# [EXERCISE REQUIREMENTS]
An exact transcript is needed of the material below, beginning at the line that contains "surf boards beside" and continuing through its last line; nothing else should appear.

────

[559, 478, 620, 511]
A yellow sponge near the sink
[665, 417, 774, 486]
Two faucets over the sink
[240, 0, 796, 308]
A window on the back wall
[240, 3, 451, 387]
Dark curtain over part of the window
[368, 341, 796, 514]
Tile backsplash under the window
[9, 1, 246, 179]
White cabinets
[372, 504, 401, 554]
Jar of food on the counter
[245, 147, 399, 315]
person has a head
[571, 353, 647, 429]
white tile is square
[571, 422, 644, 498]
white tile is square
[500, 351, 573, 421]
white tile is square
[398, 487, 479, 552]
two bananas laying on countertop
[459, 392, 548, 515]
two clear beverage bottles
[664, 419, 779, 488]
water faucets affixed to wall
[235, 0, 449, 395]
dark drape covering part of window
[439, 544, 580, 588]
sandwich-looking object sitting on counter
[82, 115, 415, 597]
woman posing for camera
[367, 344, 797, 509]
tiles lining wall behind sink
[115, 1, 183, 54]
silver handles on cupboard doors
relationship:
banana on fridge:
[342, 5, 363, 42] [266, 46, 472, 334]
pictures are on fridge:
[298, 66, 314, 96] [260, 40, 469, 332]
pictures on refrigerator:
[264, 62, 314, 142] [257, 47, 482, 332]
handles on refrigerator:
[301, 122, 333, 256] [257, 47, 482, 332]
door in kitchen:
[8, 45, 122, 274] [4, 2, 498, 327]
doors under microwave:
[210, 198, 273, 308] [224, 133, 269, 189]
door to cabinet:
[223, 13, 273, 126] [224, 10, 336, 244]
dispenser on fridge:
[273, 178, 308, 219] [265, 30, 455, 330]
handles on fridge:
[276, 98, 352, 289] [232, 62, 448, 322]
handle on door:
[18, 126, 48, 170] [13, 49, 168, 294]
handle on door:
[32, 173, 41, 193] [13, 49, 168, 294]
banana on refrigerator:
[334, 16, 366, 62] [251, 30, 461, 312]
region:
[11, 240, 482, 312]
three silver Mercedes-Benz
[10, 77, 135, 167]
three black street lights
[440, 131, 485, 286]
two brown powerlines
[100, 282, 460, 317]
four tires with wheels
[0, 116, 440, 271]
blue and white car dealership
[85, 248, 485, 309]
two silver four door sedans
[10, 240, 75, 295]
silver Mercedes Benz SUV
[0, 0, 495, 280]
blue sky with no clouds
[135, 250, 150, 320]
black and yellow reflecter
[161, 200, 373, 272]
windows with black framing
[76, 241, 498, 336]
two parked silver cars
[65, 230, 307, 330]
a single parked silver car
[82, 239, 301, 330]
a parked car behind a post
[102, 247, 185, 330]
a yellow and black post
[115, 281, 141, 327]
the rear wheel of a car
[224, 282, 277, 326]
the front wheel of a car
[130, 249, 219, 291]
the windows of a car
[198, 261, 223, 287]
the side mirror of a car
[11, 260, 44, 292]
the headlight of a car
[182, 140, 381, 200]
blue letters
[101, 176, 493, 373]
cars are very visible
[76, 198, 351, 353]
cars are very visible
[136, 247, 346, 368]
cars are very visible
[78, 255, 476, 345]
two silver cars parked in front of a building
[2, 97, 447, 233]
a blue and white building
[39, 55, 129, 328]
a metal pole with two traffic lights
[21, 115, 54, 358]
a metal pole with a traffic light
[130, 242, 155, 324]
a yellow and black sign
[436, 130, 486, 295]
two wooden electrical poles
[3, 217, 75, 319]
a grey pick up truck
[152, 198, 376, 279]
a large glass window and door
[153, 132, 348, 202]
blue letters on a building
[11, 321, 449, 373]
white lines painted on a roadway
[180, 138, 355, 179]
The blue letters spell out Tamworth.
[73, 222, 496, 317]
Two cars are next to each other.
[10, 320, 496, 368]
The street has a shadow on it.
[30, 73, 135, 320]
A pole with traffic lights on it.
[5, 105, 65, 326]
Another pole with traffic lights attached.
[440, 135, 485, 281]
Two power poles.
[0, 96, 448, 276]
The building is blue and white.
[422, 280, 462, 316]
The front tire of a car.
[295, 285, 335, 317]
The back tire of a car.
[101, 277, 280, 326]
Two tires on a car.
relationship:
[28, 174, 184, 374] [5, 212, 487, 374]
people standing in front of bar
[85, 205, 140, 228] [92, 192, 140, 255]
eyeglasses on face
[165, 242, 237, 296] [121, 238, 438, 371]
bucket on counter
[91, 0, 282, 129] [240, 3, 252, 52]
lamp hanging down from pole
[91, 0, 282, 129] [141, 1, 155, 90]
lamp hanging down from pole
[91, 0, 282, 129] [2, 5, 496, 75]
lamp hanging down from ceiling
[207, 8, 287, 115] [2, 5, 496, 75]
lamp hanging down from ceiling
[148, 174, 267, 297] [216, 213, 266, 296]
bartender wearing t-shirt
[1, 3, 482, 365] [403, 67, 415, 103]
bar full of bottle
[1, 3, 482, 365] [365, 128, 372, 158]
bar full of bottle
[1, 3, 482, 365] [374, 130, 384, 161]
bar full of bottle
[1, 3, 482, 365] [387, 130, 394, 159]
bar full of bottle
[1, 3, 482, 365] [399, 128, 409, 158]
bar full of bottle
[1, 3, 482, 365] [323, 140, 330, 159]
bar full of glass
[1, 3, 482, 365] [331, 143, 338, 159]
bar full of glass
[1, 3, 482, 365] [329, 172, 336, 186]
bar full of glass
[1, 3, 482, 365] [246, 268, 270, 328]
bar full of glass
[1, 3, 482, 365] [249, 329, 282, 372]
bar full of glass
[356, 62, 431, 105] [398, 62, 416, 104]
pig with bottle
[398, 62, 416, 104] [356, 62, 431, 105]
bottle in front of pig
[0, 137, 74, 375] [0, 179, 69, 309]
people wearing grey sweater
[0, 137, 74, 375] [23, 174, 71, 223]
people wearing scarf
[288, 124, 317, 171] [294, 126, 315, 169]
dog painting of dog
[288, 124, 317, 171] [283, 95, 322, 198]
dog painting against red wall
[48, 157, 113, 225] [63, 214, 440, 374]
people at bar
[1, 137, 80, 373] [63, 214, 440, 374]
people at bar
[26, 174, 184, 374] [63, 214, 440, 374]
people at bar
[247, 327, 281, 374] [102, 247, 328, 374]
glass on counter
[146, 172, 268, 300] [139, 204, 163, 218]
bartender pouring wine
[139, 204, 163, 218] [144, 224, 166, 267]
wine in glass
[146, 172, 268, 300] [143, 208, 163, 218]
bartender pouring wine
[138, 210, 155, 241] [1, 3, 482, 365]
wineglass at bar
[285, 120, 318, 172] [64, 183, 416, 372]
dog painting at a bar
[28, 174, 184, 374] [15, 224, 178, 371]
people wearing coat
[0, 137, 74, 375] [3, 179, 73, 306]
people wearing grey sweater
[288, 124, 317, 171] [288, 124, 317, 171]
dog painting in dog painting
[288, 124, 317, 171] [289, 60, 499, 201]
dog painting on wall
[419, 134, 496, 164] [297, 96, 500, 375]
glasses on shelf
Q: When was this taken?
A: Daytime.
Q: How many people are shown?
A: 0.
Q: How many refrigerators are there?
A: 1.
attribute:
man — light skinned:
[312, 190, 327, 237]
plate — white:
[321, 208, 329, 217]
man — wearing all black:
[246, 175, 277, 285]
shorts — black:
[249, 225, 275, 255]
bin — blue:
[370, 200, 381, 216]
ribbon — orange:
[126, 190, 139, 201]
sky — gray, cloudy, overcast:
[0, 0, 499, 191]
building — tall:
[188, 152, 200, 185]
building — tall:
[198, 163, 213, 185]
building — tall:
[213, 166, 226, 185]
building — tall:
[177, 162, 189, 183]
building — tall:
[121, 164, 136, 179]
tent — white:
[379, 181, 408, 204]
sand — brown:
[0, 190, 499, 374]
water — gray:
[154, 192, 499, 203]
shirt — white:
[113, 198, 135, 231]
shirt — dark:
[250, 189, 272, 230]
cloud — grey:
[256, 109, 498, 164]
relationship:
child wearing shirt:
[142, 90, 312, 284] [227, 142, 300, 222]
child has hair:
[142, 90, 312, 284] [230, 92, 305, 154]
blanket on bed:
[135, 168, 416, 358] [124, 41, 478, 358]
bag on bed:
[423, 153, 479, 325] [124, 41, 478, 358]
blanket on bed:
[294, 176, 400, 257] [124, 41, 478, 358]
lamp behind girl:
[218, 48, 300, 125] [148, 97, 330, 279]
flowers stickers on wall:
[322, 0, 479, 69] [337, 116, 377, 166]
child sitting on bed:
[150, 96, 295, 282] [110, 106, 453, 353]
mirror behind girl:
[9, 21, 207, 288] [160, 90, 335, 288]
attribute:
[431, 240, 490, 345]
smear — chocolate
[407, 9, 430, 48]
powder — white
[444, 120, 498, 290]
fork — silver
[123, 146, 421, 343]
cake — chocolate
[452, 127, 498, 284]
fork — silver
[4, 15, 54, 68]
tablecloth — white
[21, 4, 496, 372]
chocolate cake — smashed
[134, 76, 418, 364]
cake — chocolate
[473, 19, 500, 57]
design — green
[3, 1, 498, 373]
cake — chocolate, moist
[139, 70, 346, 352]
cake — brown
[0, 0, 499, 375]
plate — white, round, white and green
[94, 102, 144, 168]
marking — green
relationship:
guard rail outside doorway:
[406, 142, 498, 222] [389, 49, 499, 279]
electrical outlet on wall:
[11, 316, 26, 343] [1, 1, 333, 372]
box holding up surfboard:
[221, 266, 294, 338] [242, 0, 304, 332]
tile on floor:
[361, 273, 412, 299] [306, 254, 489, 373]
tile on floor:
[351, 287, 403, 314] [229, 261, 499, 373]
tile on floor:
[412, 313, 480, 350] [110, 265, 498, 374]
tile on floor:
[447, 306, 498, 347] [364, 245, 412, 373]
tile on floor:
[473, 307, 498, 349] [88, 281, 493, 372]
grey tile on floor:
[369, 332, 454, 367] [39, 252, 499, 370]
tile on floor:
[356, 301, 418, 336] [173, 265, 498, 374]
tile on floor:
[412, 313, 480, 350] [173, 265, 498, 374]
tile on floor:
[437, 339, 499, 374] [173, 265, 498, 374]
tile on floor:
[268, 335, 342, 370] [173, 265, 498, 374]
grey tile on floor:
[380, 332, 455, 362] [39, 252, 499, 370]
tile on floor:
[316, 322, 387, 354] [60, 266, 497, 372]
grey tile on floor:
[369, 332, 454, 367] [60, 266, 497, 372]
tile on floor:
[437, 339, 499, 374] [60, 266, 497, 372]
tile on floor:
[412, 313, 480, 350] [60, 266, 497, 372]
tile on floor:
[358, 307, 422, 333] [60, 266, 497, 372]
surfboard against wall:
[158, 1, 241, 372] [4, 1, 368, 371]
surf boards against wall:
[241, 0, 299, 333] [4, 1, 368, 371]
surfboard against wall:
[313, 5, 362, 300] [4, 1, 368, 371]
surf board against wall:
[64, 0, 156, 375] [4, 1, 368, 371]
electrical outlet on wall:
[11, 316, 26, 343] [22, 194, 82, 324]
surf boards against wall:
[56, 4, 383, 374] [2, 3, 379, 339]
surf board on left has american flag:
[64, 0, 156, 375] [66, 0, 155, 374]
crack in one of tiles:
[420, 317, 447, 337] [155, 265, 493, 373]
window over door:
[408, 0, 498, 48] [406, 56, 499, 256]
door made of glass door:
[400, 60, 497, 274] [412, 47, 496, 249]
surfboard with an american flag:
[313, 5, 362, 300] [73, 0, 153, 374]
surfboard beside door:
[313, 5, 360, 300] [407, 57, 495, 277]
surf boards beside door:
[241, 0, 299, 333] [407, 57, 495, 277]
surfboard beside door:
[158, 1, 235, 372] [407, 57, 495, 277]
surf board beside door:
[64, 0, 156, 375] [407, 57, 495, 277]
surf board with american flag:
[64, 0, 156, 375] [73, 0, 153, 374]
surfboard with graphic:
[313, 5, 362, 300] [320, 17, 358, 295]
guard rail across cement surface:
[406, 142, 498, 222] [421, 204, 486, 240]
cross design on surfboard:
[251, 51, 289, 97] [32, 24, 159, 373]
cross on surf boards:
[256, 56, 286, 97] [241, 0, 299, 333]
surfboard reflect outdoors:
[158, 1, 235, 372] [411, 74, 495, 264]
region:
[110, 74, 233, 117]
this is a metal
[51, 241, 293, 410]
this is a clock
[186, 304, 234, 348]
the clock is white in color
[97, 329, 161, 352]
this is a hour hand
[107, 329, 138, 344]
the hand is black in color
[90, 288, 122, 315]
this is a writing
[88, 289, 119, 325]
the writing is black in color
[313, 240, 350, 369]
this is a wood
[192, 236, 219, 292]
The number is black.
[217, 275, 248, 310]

────

# [EXERCISE ANSWER]
surf boards beside door:
[241, 0, 299, 333] [407, 57, 495, 277]
surfboard beside door:
[158, 1, 235, 372] [407, 57, 495, 277]
surf board beside door:
[64, 0, 156, 375] [407, 57, 495, 277]
surf board with american flag:
[64, 0, 156, 375] [73, 0, 153, 374]
surfboard with graphic:
[313, 5, 362, 300] [320, 17, 358, 295]
guard rail across cement surface:
[406, 142, 498, 222] [421, 204, 486, 240]
cross design on surfboard:
[251, 51, 289, 97] [32, 24, 159, 373]
cross on surf boards:
[256, 56, 286, 97] [241, 0, 299, 333]
surfboard reflect outdoors:
[158, 1, 235, 372] [411, 74, 495, 264]
region:
[110, 74, 233, 117]
this is a metal
[51, 241, 293, 410]
this is a clock
[186, 304, 234, 348]
the clock is white in color
[97, 329, 161, 352]
this is a hour hand
[107, 329, 138, 344]
the hand is black in color
[90, 288, 122, 315]
this is a writing
[88, 289, 119, 325]
the writing is black in color
[313, 240, 350, 369]
this is a wood
[192, 236, 219, 292]
The number is black.
[217, 275, 248, 310]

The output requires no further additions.